I managed to get it together, had more fun than humanly possible and even though my career has hit a f'ing wall over the last few years, I have a good girl that has stood with me for almost ten of them now.

Our collective version of 'shaking things up' will be us getting married in the coming year. Had we done this five+ years ago we'd probably still be paying for the wedding, upside down on a house or have another mouth to feed; I only need to look at my other married friends to validate that.

I'm looking forward to starting on the bottom, mostly debt free and without grand expectations.
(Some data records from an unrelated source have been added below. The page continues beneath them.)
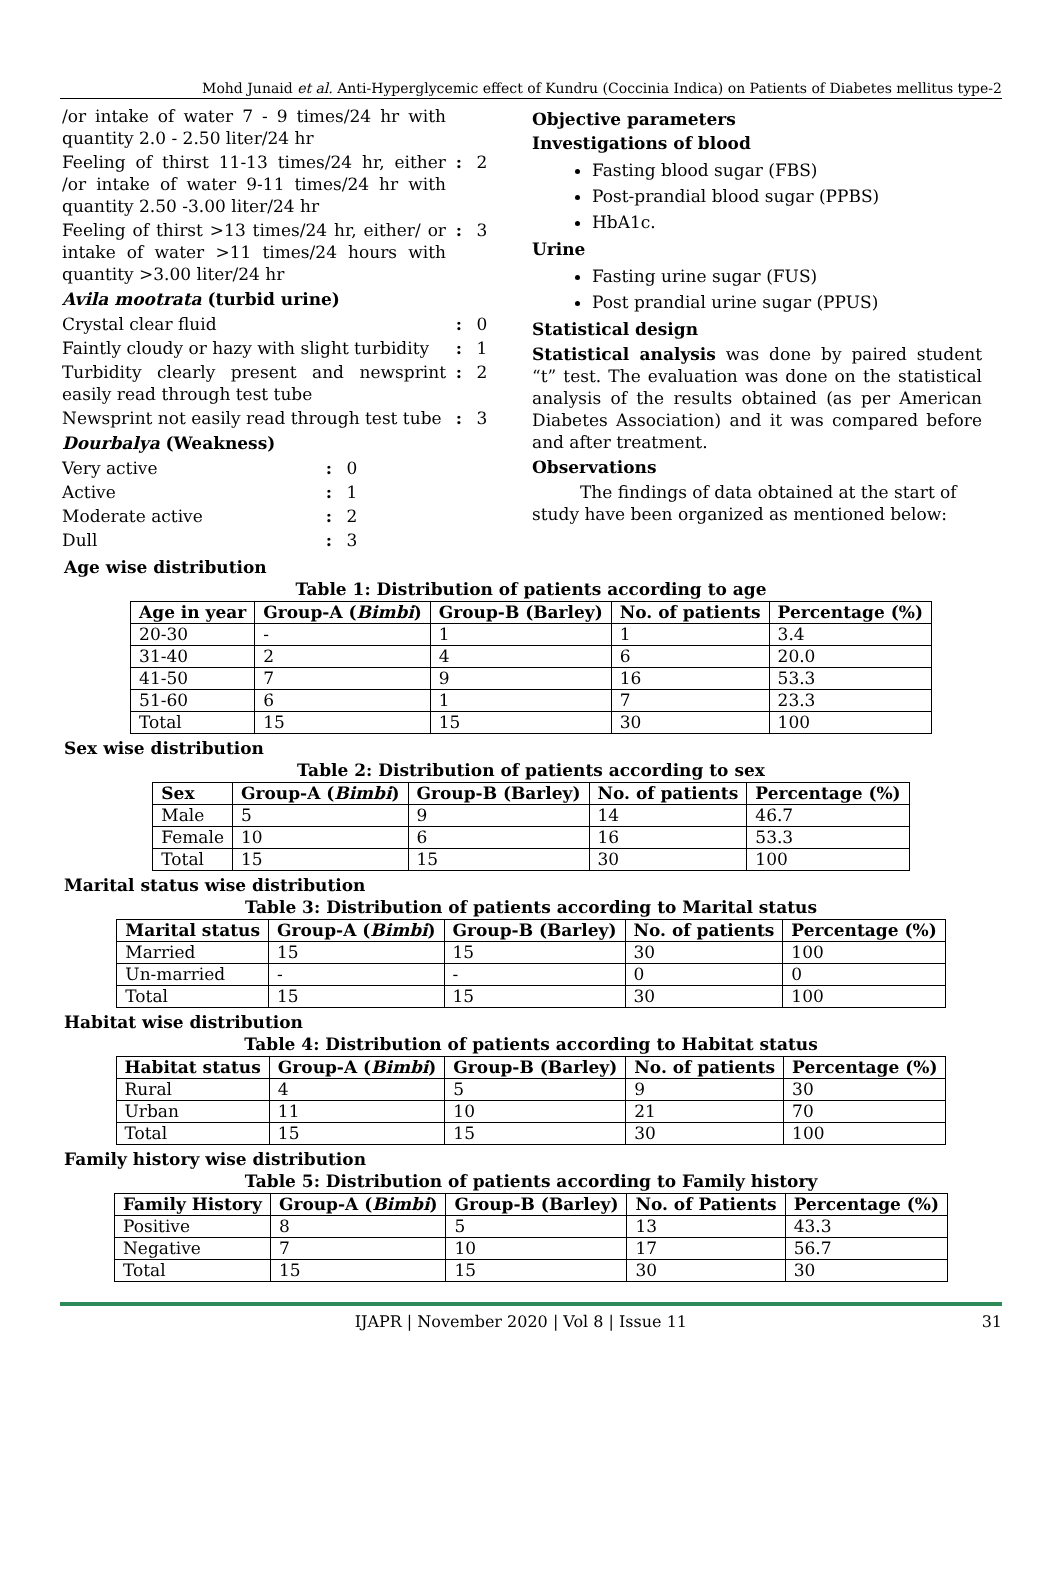Mohd Junaid et al. Anti-Hyperglycemic effect of Kundru (Coccinia Indica) on Patients of Diabetes mellitus type-2
/or intake of water 7 - 9 times/24 hr with quantity 2.0 - 2.50 liter/24 hr
Feeling of thirst 11-13 times/24 hr, either /or intake of water 9-11 times/24 hr with quantity 2.50 -3.00 liter/24 hr
: 2
Feeling of thirst >13 times/24 hr, either/ or intake of water >11 times/24 hours with quantity >3.00 liter/24 hr
: 3
Avila mootrata (turbid urine)
Crystal clear fluid : 0
Faintly cloudy or hazy with slight turbidity
: 1
Turbidity clearly present and newsprint easily read through test tube
: 2
Newsprint not easily read through test tube
: 3
Dourbalya (Weakness)
Very active : 0
Active : 1
Moderate active : 2
Dull : 3
Objective parameters
Investigations of blood
Fasting blood sugar (FBS)
Post-prandial blood sugar (PPBS)
HbA1c.
Urine
Fasting urine sugar (FUS)
Post prandial urine sugar (PPUS)
Statistical design
Statistical analysis was done by paired student “t” test. The evaluation was done on the statistical analysis of the results obtained (as per American Diabetes Association) and it was compared before and after treatment.
Observations
The findings of data obtained at the start of study have been organized as mentioned below:
Age wise distribution
Table 1: Distribution of patients according to age
| Age in year | Group-A ( Bimbi ) | Group-B (Barley) | No. of patients | Percentage (%) |
| --- | --- | --- | --- | --- |
| 20-30 | - | 1 | 1 | 3.4 |
| 31-40 | 2 | 4 | 6 | 20.0 |
| 41-50 | 7 | 9 | 16 | 53.3 |
| 51-60 | 6 | 1 | 7 | 23.3 |
| Total | 15 | 15 | 30 | 100 |
Sex wise distribution
Table 2: Distribution of patients according to sex
| Sex | Group-A ( Bimbi ) | Group-B (Barley) | No. of patients | Percentage (%) |
| --- | --- | --- | --- | --- |
| Male | 5 | 9 | 14 | 46.7 |
| Female | 10 | 6 | 16 | 53.3 |
| Total | 15 | 15 | 30 | 100 |
Marital status wise distribution
Table 3: Distribution of patients according to Marital status
| Marital status | Group-A ( Bimbi ) | Group-B (Barley) | No. of patients | Percentage (%) |
| --- | --- | --- | --- | --- |
| Married | 15 | 15 | 30 | 100 |
| Un-married | - | - | 0 | 0 |
| Total | 15 | 15 | 30 | 100 |
Habitat wise distribution
Table 4: Distribution of patients according to Habitat status
| Habitat status | Group-A ( Bimbi ) | Group-B (Barley) | No. of patients | Percentage (%) |
| --- | --- | --- | --- | --- |
| Rural | 4 | 5 | 9 | 30 |
| Urban | 11 | 10 | 21 | 70 |
| Total | 15 | 15 | 30 | 100 |
Family history wise distribution
Table 5: Distribution of patients according to Family history
| Family History | Group-A ( Bimbi ) | Group-B (Barley) | No. of Patients | Percentage (%) |
| --- | --- | --- | --- | --- |
| Positive | 8 | 5 | 13 | 43.3 |
| Negative | 7 | 10 | 17 | 56.7 |
| Total | 15 | 15 | 30 | 30 |
IJAPR | November 2020 | Vol 8 | Issue 11
31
I feel like we've cleared out the cobwebs and are going to turn a new page with both feet firmly on the ground.

Rowan said...

Lots of young men in China right now. They are crying out for English teachers still. Know of two guys.

One teaches English out in the sticks, no other white people about, been there a few years, learning Chinese. Teaches school children but still manages to save $1000 a month! Think about it, spend 2 years in rural China, having an experience almost no Westerners have, then you've got $24k in your pocket, that's a few years of travelling in SEAsia right there.

Second guy teaches Business English part time which pays all his living expenses in Shanghai while bootstrapping a business.

Neither guy has a teaching qualification.

Worst case scenario: it's a year holiday, gives you time to think.

Don T Tread said...

At the barest minimum, one big reason to live is to just be here to witness the economic and societal worldwide collapse to come! What is the Chinese blessing/curse? "May you live in interesting times." Indeed.

I hear your frustration in trying to wake people up - I quit Facebook a couple years ago because most people just don't really care. At all. I think for anyone who understands reality, we feel obligated to try to wake other people up, but at some point you have to realize you've done all you can, so sleep peacefully at night and enjoy the decline. I will feel zero guilt when I watch it all go down.

Chris said...

Cappy... On the general tenor of the piece... absolutely correct.

Which is one reason why I have cameras, musical instruments, a car and no mortgage. I could live in a McMansion but I'd rather have a small house with my kids in it (Me. Solo. Dad).

While we are at it: NZ got hit hard with an earthquake a year ago. Knocked our deficit (looked it up with a son who is a cadet economist already) by 9 Billion or about 5% GDP. But we only owe 30% state plus same private GDP in debt.

You are in over your head and, trust me on this because I know people who have been waiting two years for the insurance companies to pay up... the state and federal governments will be left with the bill.

You may want to look at the NZ situation and extrapolate to the recent frankenstorm.